Return all the entries word for word.

[Opening Dataset records section]

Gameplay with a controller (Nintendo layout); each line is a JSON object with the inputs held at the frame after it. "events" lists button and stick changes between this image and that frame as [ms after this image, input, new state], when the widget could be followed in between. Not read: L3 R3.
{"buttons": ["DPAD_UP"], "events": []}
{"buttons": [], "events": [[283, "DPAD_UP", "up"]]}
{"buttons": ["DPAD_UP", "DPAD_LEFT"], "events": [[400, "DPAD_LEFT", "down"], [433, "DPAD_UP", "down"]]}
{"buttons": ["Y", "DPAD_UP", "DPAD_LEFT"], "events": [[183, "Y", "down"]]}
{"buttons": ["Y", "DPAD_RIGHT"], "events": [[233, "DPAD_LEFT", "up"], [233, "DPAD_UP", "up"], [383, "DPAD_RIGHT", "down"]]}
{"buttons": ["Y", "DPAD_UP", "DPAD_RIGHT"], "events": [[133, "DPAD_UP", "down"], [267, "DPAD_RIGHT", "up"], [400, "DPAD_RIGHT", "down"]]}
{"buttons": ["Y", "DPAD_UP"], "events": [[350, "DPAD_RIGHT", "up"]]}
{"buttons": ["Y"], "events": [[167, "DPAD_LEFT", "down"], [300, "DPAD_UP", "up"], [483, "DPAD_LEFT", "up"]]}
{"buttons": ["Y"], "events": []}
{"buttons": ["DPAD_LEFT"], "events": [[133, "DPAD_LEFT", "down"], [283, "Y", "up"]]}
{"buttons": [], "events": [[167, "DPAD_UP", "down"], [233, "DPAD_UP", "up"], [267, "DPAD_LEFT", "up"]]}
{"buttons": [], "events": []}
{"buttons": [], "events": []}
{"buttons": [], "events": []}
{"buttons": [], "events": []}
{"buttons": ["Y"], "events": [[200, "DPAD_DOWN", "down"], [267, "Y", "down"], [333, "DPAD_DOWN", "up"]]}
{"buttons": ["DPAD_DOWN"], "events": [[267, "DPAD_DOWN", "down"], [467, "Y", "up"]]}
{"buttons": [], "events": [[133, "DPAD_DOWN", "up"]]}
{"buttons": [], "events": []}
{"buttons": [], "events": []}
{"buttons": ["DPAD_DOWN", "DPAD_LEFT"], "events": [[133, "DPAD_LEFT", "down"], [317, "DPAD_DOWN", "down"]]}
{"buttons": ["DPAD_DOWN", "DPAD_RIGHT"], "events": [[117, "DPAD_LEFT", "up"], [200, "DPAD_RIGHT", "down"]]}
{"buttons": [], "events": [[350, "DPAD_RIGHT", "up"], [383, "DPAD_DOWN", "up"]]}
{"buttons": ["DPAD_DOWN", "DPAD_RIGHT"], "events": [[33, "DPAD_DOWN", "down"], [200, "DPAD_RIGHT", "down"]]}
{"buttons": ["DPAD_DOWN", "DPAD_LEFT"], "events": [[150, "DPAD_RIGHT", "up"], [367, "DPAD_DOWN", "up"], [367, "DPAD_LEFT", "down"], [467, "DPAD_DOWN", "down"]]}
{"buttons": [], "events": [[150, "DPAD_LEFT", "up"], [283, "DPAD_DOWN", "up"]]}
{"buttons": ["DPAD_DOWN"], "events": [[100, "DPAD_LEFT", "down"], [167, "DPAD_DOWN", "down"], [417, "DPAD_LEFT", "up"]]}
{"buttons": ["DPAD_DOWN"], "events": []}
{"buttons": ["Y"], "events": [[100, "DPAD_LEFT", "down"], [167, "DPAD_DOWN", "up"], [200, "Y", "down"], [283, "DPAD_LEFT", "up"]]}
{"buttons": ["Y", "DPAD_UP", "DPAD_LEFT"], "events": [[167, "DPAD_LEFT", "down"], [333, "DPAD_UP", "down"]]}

[Closing Dataset records section]

=== Exercise result ===
Gameplay with a controller (Nintendo layout); each line is a JSON object with the inputs held at the frame after it. "events" lists button and stick changes between this image and that frame as [ms after this image, input, new state], when the widget could be followed in between. Not read: L3 R3.
{"buttons": ["DPAD_UP"], "events": []}
{"buttons": [], "events": [[283, "DPAD_UP", "up"]]}
{"buttons": ["DPAD_UP", "DPAD_LEFT"], "events": [[400, "DPAD_LEFT", "down"], [433, "DPAD_UP", "down"]]}
{"buttons": ["Y", "DPAD_UP", "DPAD_LEFT"], "events": [[183, "Y", "down"]]}
{"buttons": ["Y", "DPAD_RIGHT"], "events": [[233, "DPAD_LEFT", "up"], [233, "DPAD_UP", "up"], [383, "DPAD_RIGHT", "down"]]}
{"buttons": ["Y", "DPAD_UP", "DPAD_RIGHT"], "events": [[133, "DPAD_UP", "down"], [267, "DPAD_RIGHT", "up"], [400, "DPAD_RIGHT", "down"]]}
{"buttons": ["Y", "DPAD_UP"], "events": [[350, "DPAD_RIGHT", "up"]]}
{"buttons": ["Y"], "events": [[167, "DPAD_LEFT", "down"], [300, "DPAD_UP", "up"], [483, "DPAD_LEFT", "up"]]}
{"buttons": ["Y"], "events": []}
{"buttons": ["DPAD_LEFT"], "events": [[133, "DPAD_LEFT", "down"], [283, "Y", "up"]]}
{"buttons": [], "events": [[167, "DPAD_UP", "down"], [233, "DPAD_UP", "up"], [267, "DPAD_LEFT", "up"]]}
{"buttons": [], "events": []}
{"buttons": [], "events": []}
{"buttons": [], "events": []}
{"buttons": [], "events": []}
{"buttons": ["Y"], "events": [[200, "DPAD_DOWN", "down"], [267, "Y", "down"], [333, "DPAD_DOWN", "up"]]}
{"buttons": ["DPAD_DOWN"], "events": [[267, "DPAD_DOWN", "down"], [467, "Y", "up"]]}
{"buttons": [], "events": [[133, "DPAD_DOWN", "up"]]}
{"buttons": [], "events": []}
{"buttons": [], "events": []}
{"buttons": ["DPAD_DOWN", "DPAD_LEFT"], "events": [[133, "DPAD_LEFT", "down"], [317, "DPAD_DOWN", "down"]]}
{"buttons": ["DPAD_DOWN", "DPAD_RIGHT"], "events": [[117, "DPAD_LEFT", "up"], [200, "DPAD_RIGHT", "down"]]}
{"buttons": [], "events": [[350, "DPAD_RIGHT", "up"], [383, "DPAD_DOWN", "up"]]}
{"buttons": ["DPAD_DOWN", "DPAD_RIGHT"], "events": [[33, "DPAD_DOWN", "down"], [200, "DPAD_RIGHT", "down"]]}
{"buttons": ["DPAD_DOWN", "DPAD_LEFT"], "events": [[150, "DPAD_RIGHT", "up"], [367, "DPAD_DOWN", "up"], [367, "DPAD_LEFT", "down"], [467, "DPAD_DOWN", "down"]]}
{"buttons": [], "events": [[150, "DPAD_LEFT", "up"], [283, "DPAD_DOWN", "up"]]}
{"buttons": ["DPAD_DOWN"], "events": [[100, "DPAD_LEFT", "down"], [167, "DPAD_DOWN", "down"], [417, "DPAD_LEFT", "up"]]}
{"buttons": ["DPAD_DOWN"], "events": []}
{"buttons": ["Y"], "events": [[100, "DPAD_LEFT", "down"], [167, "DPAD_DOWN", "up"], [200, "Y", "down"], [283, "DPAD_LEFT", "up"]]}
{"buttons": ["Y", "DPAD_UP", "DPAD_LEFT"], "events": [[167, "DPAD_LEFT", "down"], [333, "DPAD_UP", "down"]]}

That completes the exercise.